In Torres del Rio there are traces of Moorish influence which reach even further back. The tiny Iglésia del San Sepulcro is a single-domed, octagonal graveside church that mingles elaborate, wide vaulting, chequerboard patterns and delicately carved stone lacework over the slit windows with the traditional curved arches of the Romanesque.

Some rare examples of 'real' Gothic surprise and delight us, but serve to confuse us further with how they got there. In Los Arcos the carved bays of the Gothic cloister are like fresh water after the Iglésia de Santa María's interior, where not an inch of the surface has been left unpainted or ungilded. The Iglésia de Santa María de Palacio in Logroño has a spikey steeple that is straight from Senlis in northern France. The wonderful Monastery of Santa María la Real in Nájera is rooted deeply in late Gothic and given its royal inheritance is a showpiece of humourous and naturalistic wood carving, in the darkly patina'd miserichords of the raised choir under roof vaults that are from the peak of Gothic conception.

Suddenly, in Burgos, there is a whole Cathedral whose external appearence, at least, is the direct cousin of northern French Gothic, from spiked steeple to arcade of kings.

But too often the bling of Baroque swept into these buildings and landed, gilded custard pie-like onto the Romanesque or Gothic structures. We had to peer hard to detect the good bones of the original under the cellulite ripplings of the seventeenth century in such places as the Iglésia de Santa María in Los Arcos, the Cathedral in Logroño or the many churches in Pamplona. Yet familiarity can sometimes confuse the senses and kill taste. With constant exposure we start to compare and make judgements. There are even moments when we think "it works", like in Puenta la Reina where somehow the austerity of the original church allowed it to carry the Baroque altar as an addition not an imposition.

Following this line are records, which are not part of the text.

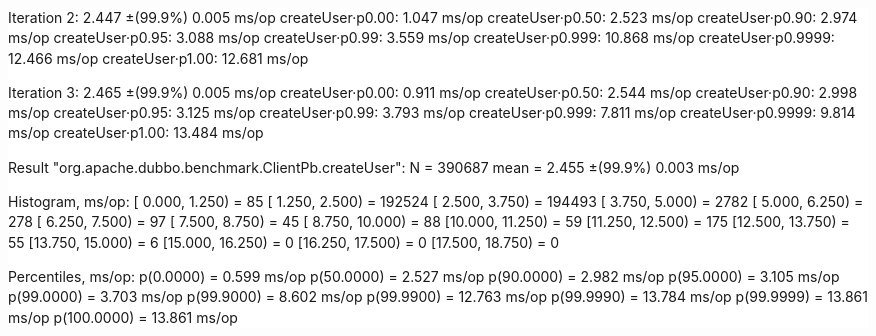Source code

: Iteration   2: 2.447 ±(99.9%) 0.005 ms/op
                 createUser·p0.00:   1.047 ms/op
                 createUser·p0.50:   2.523 ms/op
                 createUser·p0.90:   2.974 ms/op
                 createUser·p0.95:   3.088 ms/op
                 createUser·p0.99:   3.559 ms/op
                 createUser·p0.999:  10.868 ms/op
                 createUser·p0.9999: 12.466 ms/op
                 createUser·p1.00:   12.681 ms/op

Iteration   3: 2.465 ±(99.9%) 0.005 ms/op
                 createUser·p0.00:   0.911 ms/op
                 createUser·p0.50:   2.544 ms/op
                 createUser·p0.90:   2.998 ms/op
                 createUser·p0.95:   3.125 ms/op
                 createUser·p0.99:   3.793 ms/op
                 createUser·p0.999:  7.811 ms/op
                 createUser·p0.9999: 9.814 ms/op
                 createUser·p1.00:   13.484 ms/op



Result "org.apache.dubbo.benchmark.ClientPb.createUser":
  N = 390687
  mean =      2.455 ±(99.9%) 0.003 ms/op

  Histogram, ms/op:
    [ 0.000,  1.250) = 85 
    [ 1.250,  2.500) = 192524 
    [ 2.500,  3.750) = 194493 
    [ 3.750,  5.000) = 2782 
    [ 5.000,  6.250) = 278 
    [ 6.250,  7.500) = 97 
    [ 7.500,  8.750) = 45 
    [ 8.750, 10.000) = 88 
    [10.000, 11.250) = 59 
    [11.250, 12.500) = 175 
    [12.500, 13.750) = 55 
    [13.750, 15.000) = 6 
    [15.000, 16.250) = 0 
    [16.250, 17.500) = 0 
    [17.500, 18.750) = 0 

  Percentiles, ms/op:
      p(0.0000) =      0.599 ms/op
     p(50.0000) =      2.527 ms/op
     p(90.0000) =      2.982 ms/op
     p(95.0000) =      3.105 ms/op
     p(99.0000) =      3.703 ms/op
     p(99.9000) =      8.602 ms/op
     p(99.9900) =     12.763 ms/op
     p(99.9990) =     13.784 ms/op
     p(99.9999) =     13.861 ms/op
    p(100.0000) =     13.861 ms/op
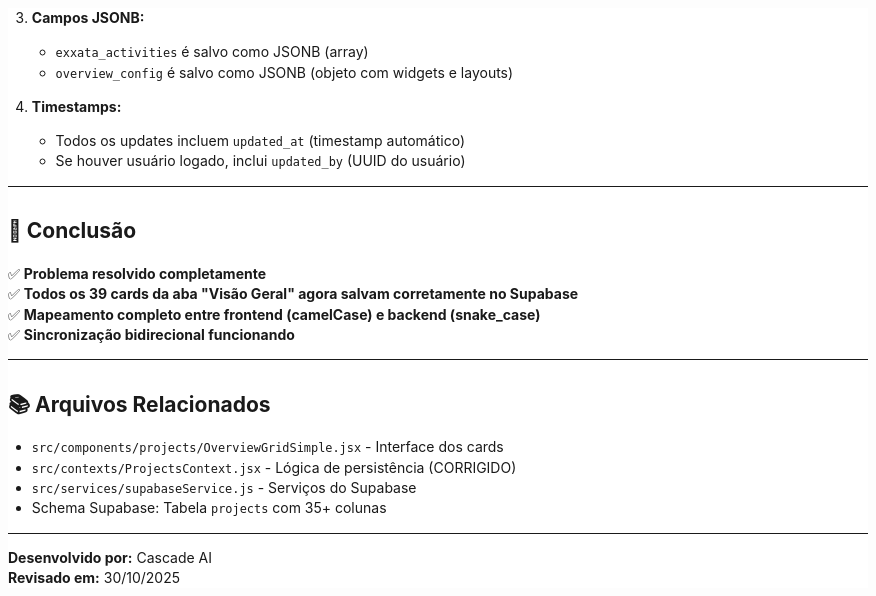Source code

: 3. **Campos JSONB:**
   - `exxata_activities` é salvo como JSONB (array)
   - `overview_config` é salvo como JSONB (objeto com widgets e layouts)

4. **Timestamps:**
   - Todos os updates incluem `updated_at` (timestamp automático)
   - Se houver usuário logado, inclui `updated_by` (UUID do usuário)

---

## 🎯 Conclusão

✅ **Problema resolvido completamente**  
✅ **Todos os 39 cards da aba "Visão Geral" agora salvam corretamente no Supabase**  
✅ **Mapeamento completo entre frontend (camelCase) e backend (snake_case)**  
✅ **Sincronização bidirecional funcionando**

---

## 📚 Arquivos Relacionados

- `src/components/projects/OverviewGridSimple.jsx` - Interface dos cards
- `src/contexts/ProjectsContext.jsx` - Lógica de persistência (CORRIGIDO)
- `src/services/supabaseService.js` - Serviços do Supabase
- Schema Supabase: Tabela `projects` com 35+ colunas

---

**Desenvolvido por:** Cascade AI  
**Revisado em:** 30/10/2025
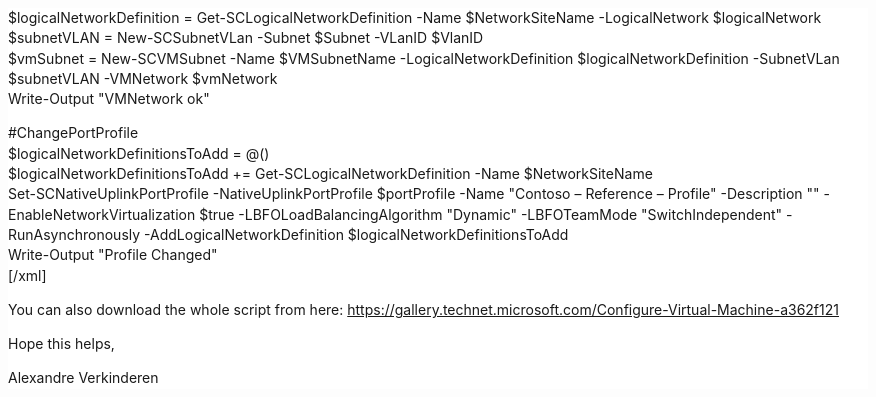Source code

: $logicalNetworkDefinition = Get-SCLogicalNetworkDefinition -Name $NetworkSiteName -LogicalNetwork $logicalNetwork  
$subnetVLAN = New-SCSubnetVLan -Subnet $Subnet -VLanID $VlanID  
$vmSubnet = New-SCVMSubnet -Name $VMSubnetName -LogicalNetworkDefinition $logicalNetworkDefinition -SubnetVLan $subnetVLAN -VMNetwork $vmNetwork  
Write-Output "VMNetwork ok"

#ChangePortProfile  
$logicalNetworkDefinitionsToAdd = @()  
$logicalNetworkDefinitionsToAdd += Get-SCLogicalNetworkDefinition -Name $NetworkSiteName  
Set-SCNativeUplinkPortProfile -NativeUplinkPortProfile $portProfile -Name "Contoso &#8211; Reference &#8211; Profile" -Description "" -EnableNetworkVirtualization $true -LBFOLoadBalancingAlgorithm "Dynamic" -LBFOTeamMode "SwitchIndependent" -RunAsynchronously -AddLogicalNetworkDefinition $logicalNetworkDefinitionsToAdd  
Write-Output "Profile Changed"  
[/xml]

You can also download the whole script from here: <a href="https://gallery.technet.microsoft.com/Configure-Virtual-Machine-a362f121" target="_blank">https://gallery.technet.microsoft.com/Configure-Virtual-Machine-a362f121</a>

Hope this helps,

Alexandre Verkinderen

Walking in half way through Mass in Navarette, I realised the service was in French and found myself giving the responses with everyone else, so stayed. As a fellow pilgrim, it appears the priest says Mass in the local church wherever he stops each night. There he stood in his white triangular robes with strips of gold in front of that soaring gold cacophony of an altar that is punctuated by vividly-painted statues of saints and apostles rising ever upwards. And for the first time I saw how it fitted. The priest with the outdated clothes and the over-the-top altar complimented each other in the same sense of mystic ceremony.

But in the face of the very ostentation of these churches the protestant roots of me rebelled. Bowing every time the priest mentioned Mary, Jesus or God reminded me of the rocking of Muslim or Jewish responses to words spoken; although in those religions I find nothing wrong with the idea. But saluting Mary first? No.

And the socialist roots in me couldn't accept that only the priest could taste the wine, quaffing deeply and rubbing the chalice with linen so every speck of red was removed from the danger of being touched by the populace. The rest had to be content with dry wafers. Jan Huss, where art thou? What happened to the right for everyone to commune "in both parts"? The self-satisfied trumpet blowing of Baroque gold must surely have lit the fires of both protestantism and revolution.